Les méthodes de lutte se tournent davantage vers des itinéraires de protection agroécologiques. On a en effet remarqué que les viticulteurs dont certains sont certifiés HVE, Haute Valeur Environnementale , ont évolué dans leurs stratégies et savent vraiment s’adapter au contexte en choisissant le produit quand il fallait et en utilisant des biocontrôles aux moments opportuns afin de gagner des IFT (Indice de Fréquence de Traitement). Ils ont par exemple utilisé en début de saison, lorsque le risque mildiou était modéré, des fongicides de contact comme le Polyram® DF ou le produit de biocontrôle Roméo® associé à un autre partenaire, et réserver ensuite les produits très performants comme Futura® , fongicide multisites systémique ou l’association Solution Enervin Active + Phosphonate, à l’encadrement de la floraison. L’oïdium a été relativement bien maîtrisé cette année notamment grâce à la puissante solution Yaris® , sauf chez ceux malheureusement qui avaient baissé les bras. Contre le black-rot qui a fait son apparition en 2021, dans notre gamme, il fallait utiliser soit l’anti-oïdium Collis® , soit les anti-mildious Polyram® DF , Enervin® ou Futura® .

Et contre les ravageurs ?

Comme les années précédentes, la pression des insectes a été très variable selon les vignobles. Lorsqu’ils sont présents, il faut réussir à les canaliser.

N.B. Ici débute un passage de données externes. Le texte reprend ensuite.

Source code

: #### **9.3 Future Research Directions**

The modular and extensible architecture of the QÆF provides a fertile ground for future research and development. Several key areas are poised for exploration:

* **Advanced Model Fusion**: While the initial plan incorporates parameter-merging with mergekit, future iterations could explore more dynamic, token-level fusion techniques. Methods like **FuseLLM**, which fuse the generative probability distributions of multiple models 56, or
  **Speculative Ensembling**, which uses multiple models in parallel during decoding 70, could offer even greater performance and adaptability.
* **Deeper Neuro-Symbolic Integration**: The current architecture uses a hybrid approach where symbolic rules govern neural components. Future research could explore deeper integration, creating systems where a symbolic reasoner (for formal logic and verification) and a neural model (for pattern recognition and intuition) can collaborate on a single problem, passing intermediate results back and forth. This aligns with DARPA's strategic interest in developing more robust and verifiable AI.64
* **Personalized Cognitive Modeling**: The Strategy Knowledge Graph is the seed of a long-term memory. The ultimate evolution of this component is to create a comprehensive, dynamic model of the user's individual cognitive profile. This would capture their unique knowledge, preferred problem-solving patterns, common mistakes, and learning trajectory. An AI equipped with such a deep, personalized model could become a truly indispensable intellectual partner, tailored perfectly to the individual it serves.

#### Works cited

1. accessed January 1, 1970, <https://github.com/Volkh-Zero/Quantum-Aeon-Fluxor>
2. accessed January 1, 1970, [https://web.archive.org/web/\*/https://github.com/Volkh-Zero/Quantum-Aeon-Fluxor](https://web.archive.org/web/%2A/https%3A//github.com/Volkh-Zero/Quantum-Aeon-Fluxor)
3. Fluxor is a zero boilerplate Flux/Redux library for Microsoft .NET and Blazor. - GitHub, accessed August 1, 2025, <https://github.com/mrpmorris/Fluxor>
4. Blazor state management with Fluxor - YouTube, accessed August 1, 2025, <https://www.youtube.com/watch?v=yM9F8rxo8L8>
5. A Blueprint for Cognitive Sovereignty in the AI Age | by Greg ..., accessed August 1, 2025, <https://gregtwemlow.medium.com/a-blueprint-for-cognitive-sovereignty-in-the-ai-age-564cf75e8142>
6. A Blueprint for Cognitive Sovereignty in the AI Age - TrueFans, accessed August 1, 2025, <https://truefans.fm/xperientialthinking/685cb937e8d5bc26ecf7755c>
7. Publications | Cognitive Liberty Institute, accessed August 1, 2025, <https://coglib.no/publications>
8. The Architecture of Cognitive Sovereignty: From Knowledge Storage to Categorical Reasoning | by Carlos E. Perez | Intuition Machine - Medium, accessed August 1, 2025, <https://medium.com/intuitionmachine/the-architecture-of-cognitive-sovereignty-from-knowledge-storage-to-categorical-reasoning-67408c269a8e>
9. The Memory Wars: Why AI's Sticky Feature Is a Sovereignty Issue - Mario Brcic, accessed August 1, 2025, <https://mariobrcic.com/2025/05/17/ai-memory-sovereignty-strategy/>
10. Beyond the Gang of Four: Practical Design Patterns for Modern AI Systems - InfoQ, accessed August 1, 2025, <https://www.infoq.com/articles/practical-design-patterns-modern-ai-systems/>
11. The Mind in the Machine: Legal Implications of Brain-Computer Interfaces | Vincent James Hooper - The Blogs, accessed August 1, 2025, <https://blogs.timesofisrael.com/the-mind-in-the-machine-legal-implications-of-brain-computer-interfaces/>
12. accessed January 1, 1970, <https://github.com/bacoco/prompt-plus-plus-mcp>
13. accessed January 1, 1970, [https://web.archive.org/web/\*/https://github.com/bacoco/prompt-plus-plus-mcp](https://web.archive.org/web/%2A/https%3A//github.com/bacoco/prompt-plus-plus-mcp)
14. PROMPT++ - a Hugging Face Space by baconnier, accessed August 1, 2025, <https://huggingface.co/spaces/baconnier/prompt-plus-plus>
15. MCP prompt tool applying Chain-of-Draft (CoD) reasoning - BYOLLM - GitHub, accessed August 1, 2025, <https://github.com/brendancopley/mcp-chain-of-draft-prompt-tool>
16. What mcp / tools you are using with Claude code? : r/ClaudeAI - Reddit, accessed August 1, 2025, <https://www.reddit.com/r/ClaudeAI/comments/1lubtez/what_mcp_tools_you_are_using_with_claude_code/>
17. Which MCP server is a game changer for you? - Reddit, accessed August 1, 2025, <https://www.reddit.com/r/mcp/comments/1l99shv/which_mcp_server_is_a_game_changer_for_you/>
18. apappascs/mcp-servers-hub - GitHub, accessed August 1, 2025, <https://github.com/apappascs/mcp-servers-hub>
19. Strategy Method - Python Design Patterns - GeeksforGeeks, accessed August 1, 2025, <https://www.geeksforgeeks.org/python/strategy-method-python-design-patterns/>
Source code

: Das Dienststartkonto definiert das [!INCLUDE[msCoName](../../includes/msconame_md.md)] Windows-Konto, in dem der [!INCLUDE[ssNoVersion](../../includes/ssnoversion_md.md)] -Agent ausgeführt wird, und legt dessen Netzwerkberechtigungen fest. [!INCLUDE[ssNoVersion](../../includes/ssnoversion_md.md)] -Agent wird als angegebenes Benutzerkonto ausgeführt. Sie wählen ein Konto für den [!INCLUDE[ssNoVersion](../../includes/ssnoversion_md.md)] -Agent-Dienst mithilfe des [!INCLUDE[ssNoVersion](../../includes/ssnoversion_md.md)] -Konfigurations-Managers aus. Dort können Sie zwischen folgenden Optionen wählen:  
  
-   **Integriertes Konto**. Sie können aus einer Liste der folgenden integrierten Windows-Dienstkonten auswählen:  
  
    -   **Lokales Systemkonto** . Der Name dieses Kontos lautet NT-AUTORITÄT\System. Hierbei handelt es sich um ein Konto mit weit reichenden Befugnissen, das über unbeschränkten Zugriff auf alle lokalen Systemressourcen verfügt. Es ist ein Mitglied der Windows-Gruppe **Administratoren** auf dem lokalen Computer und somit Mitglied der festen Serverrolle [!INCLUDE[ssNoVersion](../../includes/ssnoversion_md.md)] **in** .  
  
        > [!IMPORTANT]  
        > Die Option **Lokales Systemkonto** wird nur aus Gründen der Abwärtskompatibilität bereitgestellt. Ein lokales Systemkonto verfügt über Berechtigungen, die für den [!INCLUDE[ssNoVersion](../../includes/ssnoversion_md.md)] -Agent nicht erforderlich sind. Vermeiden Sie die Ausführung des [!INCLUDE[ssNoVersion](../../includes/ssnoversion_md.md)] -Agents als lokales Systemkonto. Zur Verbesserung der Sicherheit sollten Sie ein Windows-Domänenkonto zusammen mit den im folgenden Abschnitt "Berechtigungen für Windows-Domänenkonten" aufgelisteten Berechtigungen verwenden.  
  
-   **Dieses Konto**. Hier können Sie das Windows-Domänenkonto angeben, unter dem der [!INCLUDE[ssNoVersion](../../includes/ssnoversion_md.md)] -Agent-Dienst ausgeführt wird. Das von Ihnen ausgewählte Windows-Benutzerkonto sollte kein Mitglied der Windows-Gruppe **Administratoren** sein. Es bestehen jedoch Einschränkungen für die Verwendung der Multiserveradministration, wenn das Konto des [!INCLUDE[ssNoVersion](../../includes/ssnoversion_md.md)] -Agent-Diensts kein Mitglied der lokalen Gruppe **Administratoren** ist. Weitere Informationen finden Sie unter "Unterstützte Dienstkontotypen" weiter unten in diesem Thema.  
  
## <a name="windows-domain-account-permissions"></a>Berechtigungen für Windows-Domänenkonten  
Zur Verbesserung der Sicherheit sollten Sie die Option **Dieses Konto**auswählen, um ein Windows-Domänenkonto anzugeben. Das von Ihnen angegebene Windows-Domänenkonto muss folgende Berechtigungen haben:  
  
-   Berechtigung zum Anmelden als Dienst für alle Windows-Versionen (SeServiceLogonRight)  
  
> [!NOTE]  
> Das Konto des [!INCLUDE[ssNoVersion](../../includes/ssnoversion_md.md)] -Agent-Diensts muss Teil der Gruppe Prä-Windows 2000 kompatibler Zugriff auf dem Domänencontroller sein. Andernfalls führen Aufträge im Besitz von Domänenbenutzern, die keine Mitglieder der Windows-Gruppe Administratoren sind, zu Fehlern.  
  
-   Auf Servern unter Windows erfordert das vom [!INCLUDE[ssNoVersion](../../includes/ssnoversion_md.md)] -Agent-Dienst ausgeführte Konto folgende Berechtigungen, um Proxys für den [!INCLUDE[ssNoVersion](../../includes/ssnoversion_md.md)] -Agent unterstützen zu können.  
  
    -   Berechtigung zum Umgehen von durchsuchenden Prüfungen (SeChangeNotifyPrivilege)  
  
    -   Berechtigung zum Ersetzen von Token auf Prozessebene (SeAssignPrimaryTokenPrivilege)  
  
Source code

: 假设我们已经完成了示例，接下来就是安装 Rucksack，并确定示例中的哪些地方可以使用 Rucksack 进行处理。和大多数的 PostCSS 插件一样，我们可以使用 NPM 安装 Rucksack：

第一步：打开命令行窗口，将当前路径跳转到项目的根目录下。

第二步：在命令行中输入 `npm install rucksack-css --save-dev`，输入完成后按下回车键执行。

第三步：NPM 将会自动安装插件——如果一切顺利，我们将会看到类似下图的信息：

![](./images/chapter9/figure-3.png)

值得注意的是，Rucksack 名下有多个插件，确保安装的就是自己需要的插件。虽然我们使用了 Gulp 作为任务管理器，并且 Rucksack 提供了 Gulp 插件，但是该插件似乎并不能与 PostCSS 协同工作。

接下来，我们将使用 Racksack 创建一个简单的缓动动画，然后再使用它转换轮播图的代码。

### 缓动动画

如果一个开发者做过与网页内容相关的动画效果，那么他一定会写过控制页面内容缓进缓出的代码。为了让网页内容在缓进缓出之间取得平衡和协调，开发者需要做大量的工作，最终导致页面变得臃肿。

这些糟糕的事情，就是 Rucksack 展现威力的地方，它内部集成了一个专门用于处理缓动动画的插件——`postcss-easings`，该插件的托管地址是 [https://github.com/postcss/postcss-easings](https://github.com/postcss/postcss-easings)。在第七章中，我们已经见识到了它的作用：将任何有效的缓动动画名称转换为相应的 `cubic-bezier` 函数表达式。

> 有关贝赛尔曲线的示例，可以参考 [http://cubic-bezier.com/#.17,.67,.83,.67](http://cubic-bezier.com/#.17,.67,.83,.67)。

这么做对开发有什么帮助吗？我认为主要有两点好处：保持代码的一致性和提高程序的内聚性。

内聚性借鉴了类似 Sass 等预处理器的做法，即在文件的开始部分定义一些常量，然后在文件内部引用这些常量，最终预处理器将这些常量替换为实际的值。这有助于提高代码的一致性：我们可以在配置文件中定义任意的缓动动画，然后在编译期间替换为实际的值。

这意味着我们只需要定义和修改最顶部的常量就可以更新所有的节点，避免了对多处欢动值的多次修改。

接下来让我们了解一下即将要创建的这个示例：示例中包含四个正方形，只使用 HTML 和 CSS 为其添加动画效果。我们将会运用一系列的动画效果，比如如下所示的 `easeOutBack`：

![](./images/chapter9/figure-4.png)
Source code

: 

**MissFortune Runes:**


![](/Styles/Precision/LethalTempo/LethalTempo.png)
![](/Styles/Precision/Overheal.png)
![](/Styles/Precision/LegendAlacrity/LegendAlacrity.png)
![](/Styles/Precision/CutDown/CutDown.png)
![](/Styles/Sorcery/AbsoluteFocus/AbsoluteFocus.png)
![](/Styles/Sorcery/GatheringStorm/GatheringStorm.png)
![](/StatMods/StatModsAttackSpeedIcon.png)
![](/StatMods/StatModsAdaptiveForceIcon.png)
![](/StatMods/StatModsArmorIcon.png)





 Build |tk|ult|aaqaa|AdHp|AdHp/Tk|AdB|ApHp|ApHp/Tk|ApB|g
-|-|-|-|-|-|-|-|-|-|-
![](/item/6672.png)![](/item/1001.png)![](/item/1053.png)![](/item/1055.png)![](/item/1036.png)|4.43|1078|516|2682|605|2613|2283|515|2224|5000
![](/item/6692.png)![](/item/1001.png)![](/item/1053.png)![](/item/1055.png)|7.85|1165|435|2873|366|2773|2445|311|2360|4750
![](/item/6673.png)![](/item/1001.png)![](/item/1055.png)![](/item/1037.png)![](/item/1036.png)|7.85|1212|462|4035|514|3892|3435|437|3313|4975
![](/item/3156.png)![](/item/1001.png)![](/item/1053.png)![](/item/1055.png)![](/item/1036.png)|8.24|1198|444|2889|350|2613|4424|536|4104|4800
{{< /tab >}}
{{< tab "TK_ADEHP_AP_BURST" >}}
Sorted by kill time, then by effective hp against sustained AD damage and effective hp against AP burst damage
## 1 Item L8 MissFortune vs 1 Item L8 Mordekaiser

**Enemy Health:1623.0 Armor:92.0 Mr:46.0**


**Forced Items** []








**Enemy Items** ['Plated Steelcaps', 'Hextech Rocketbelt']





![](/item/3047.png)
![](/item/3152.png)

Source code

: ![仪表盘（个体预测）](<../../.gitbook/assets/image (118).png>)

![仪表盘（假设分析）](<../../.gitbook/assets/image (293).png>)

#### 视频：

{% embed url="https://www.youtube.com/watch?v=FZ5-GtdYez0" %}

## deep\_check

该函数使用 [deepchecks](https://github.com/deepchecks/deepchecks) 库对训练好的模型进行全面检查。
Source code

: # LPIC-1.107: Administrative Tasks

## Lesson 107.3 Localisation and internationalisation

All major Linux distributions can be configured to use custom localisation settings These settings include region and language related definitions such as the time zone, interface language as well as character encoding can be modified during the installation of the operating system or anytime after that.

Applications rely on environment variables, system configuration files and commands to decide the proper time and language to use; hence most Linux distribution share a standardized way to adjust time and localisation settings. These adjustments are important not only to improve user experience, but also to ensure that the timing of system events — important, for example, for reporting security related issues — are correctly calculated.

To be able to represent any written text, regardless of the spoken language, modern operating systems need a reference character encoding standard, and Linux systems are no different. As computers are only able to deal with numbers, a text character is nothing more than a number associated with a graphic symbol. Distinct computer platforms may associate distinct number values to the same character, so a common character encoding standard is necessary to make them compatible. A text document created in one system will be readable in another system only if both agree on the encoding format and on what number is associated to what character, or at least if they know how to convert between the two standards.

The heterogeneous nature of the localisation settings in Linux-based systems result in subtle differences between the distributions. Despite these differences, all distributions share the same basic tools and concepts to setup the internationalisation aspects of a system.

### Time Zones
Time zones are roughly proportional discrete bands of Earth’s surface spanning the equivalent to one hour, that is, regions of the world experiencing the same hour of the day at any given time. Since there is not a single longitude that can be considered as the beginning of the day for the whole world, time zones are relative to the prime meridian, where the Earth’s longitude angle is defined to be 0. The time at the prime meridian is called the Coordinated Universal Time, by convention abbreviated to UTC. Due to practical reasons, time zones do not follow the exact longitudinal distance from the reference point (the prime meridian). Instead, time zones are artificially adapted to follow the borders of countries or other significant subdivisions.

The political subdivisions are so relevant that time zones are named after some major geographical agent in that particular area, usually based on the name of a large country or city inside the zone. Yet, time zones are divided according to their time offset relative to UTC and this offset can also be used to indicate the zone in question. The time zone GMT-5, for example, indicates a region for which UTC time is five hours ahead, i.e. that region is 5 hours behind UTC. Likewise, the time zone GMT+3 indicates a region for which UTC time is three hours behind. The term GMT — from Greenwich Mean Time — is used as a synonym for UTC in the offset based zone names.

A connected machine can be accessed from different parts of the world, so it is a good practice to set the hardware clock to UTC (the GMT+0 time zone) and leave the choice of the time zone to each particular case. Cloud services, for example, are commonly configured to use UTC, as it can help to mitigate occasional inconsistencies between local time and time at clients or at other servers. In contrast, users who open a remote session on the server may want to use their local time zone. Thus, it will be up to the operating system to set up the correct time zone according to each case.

Une enquête réalisée auprès d’une centaine de viticulteurs du Sud-Ouest et du Sud-Est a montré que les viticulteurs les plus satisfaits par la confusion sexuelle, étaient ceux qui avaient utilisé les Rak® de BASF depuis plusieurs années. Ils apprécient leur fiabilité tout en sachant qu’en plus de la pose des diffuseurs, ils doivent continuer à observer ce qui se passe dans les parcelles, quelle que soit l’année et quelle que soit la pression, et s’apprêter à compléter la protection, si besoin.